The 802.1X standard for authenticating access to wired and wireless networks has met with a good deal of scrutiny in recent years. While 802.1X was considered a success when initially implemented on wired networks, with the shift to wireless networks, the growth of the geo-distributed organizations and the proliferation of internet-connected devices, the tides of opinion shifted, casting 802.1X in a negative light due to the difficulty and sheer expense of implementation.
Deployment of 802.1X is the main pain point as it requires support from RADIUS/AD servers at every location, making authentication available only when devices are physically present in the office, and requiring manual configuration of endpoints with an agent. This makes the implementation of 802.1X daunting, often taking systems administrators and engineers weeks to configure (and even more if a user repository is not already in place). This can take even longer (and cost much more) if being implemented in a geo-distributed organization that needs continually authenticate endpoints. As a result, deployment of 802.1X authentication protocols often feels like more of a headache than a help.
So why reconsider 802.1X?
Aside from implementation woes, 802.1X remains one of the best ways to authenticate devices because of its continuous and direct communication with the authenticating, as opposed to pre/post scanners or other less secure authentication solutions that expose the network to vulnerabilities (see more below).
Here’s why:
- Ease of Management: Unlike other authentication methods that use pre-shared keys (PSKs), which are difficult to control and can result in unauthorized access if not properly managed, 802.1X depends on certificates (WEP) and user credentials to grant access.

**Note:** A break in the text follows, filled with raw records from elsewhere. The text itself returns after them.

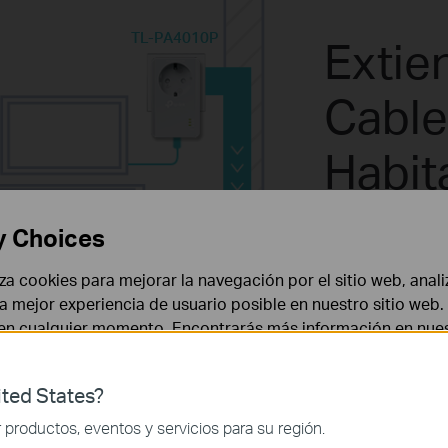
TL-PA4010P
Extie
Cable
Habit
Siste
y Choices
HomePlug AV600
Exist
Powerline
liza cookies para mejorar la navegación por el sitio web, anali
 la mejor experiencia de usuario posible en nuestro sitio we
 en cualquier momento. Encontrarás más información en nue
Con HomePlug 
el circuito elé
ted States?
velocidad sin 
 necesarias para el funcionamiento del sitio web y no puede
productos, eventos y servicios para su región.
lleva la red c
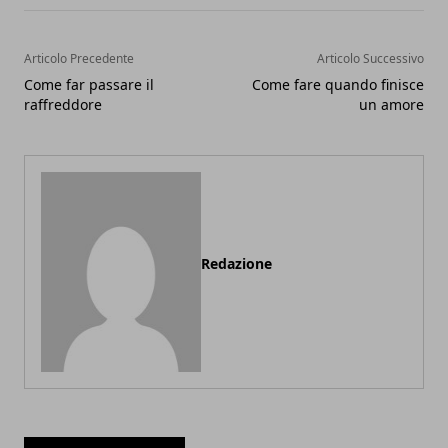
Articolo Precedente
Articolo Successivo
Come far passare il
Come fare quando finisce
raffreddore
un amore
Redazione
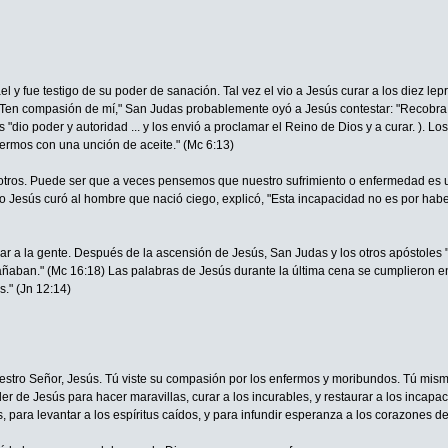
y fue testigo de su poder de sanación. Tal vez el vio a Jesús curar a los diez lep
! Ten compasión de mí," San Judas probablemente oyó a Jesús contestar: "Recobra t
 "dio poder y autoridad ... y los envió a proclamar el Reino de Dios y a curar. ).
rmos con una unción de aceite." (Mc 6:13)
otros. Puede ser que a veces pensemos que nuestro sufrimiento o enfermedad es 
Jesús curó al hombre que nació ciego, explicó, "Esta incapacidad no es por haber 
 a la gente. Después de la ascensión de Jesús, San Judas y los otros apóstoles "s
aban." (Mc 16:18) Las palabras de Jesús durante la última cena se cumplieron e
." (Jn 12:14)
uestro Señor, Jesús. Tú viste su compasión por los enfermos y moribundos. Tú mismo 
oder de Jesús para hacer maravillas, curar a los incurables, y restaurar a los inca
s, para levantar a los espíritus caídos, y para infundir esperanza a los corazones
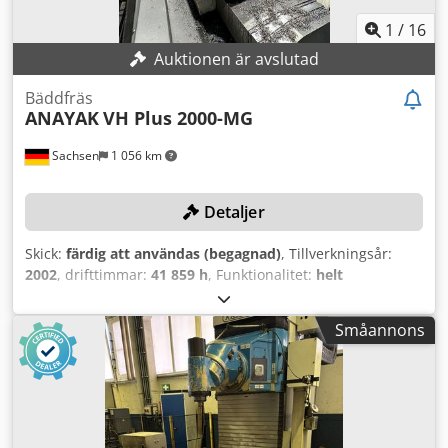
1
/
16
Auktionen är avslutad
Bäddfräs
ANAYAK
VH Plus 2000-MG
Sachsen
1 056 km
Detaljer
Skick:
färdig att användas (begagnad)
, Tillverkningsår:
2002
, drifttimmar:
41 859 h
, Funktionalitet:
helt
fungerande
, rörelseavstånd X-axel:
2 000 mm
, Y-axelns
rörelse:
1 500 mm
, rörelseavstånd Z-axel:
1 500 mm
,
Småannons
styrtillverkare:
Heidenhain
, TEKNISKA DETALJER Crjdpoy R
Dnasfx Adhsf Rörelse X-axel: 2 000 mm Rörelse Y-axel: 1
500 mm Rörelse Z-axel: 1 500 mm Antal stationer: 90
Huvud och rundbord: 1 600 x 1 450 mm MASKINDETALJER
Styrsystem: CNC Styrning: Heidenhain Drifttimmar
Styrsystemets påslagningstid: 106 253 h Maskinens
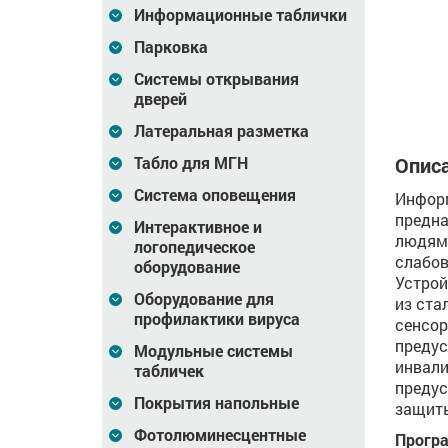
Информационные таблички
10 298
Цена
196 753
Цена
274 320
₽
₽
Парковка
зину
В корзину
В корзину
Системы открывания
дверей
Латеральная разметка
Описа
Табло для МГН
Система оповещения
Информ
предна
Интерактивное и
людям 
логопедическое
слабов
оборудование
Устрой
Оборудование для
из ста
профилактики вируса
сенсор
предус
Модульные системы
инвали
табличек
предус
Покрытия напольные
защиты
Фотолюминесцентные
Програ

These certificates/credentials can be effectively managed from the server, and the method uses existing backend infrastructure, simplifying implementation and policy administration. 802.1X is a highly integrated solution across all pillars of authentication: PKI and credential management, as well as automated management of access based on information from user repositories.
- Ease of Use: Despite the myth that 802.1X is more demanding of end users than other authentication solutions due to dependence on an agent, all it requires is that end users enter their credentials when promoted by the wired/wireless supplicant. This prompt is issued once, unless passwords or certificates have been altered. Group policies automatically configure the end user’s device for connection based on their specific group permissions. 802.1X allows for full end-to-end provisioning, automating deployment, management and troubleshooting tasks.
- Security:1X is one of the best methods for secure authentication of devices because authentication keys are individual and not shared like PSKs. Contextual information on users can be retrieved from the authentication server, such as roles like “Staff” or “Visitor.” Role assignment makes it possible to devise specific access policies (known as Role Based Access Control), and it’s possible to track individual users, removing them from the network if they pose a threat.
802.1X delivered as a cloud service
Offering 802.1X as a cloud service, with no need for physical deployment or network hardware, allows for hyper-availability of 802.1X authentication, taking into account geo-redundancies, enabling secure access to the network from every location for the distributed workforce, while enforcing network security policies through automated access controls.
If cost and rigid implementation were challenges in implementing traditional 802.1X, 802.1X as a service takes RADIUS, Active Directory and open source authentication servers to the cloud, enabling an appliance-free and limitless deployment for the cloud- agile enterprise. As a cloud service, it allows for automated full end-to-end provisioning and configuration, including the deployment of agents and management of network access and security policies, without compromising on network security. Finally, using information from the supplicant and the authentication server, 802.1X as a service characterizes device risk with the help of contextual information.
802.1X can really be that simple
Though many security professionals know 802.1X’s strengths when it comes to authentication solutions, deployment on wireless networks has presented significant implementation barriers. Delivering 802.1X as a software-defined cloud service, which does not require physical authentication servers, radically simplifies 802.1X deployment, making it an accessible solution for enterprises invested in the cloud computing, enterprise mobility, and digital transformation shifts. Also, it uses contextual information gatherable from 802.1X agents to calculate device risk. Enabling the benefits of 802.1X authentication without the headache of on-premise deployment is what 802.1X authentication as a service is all about.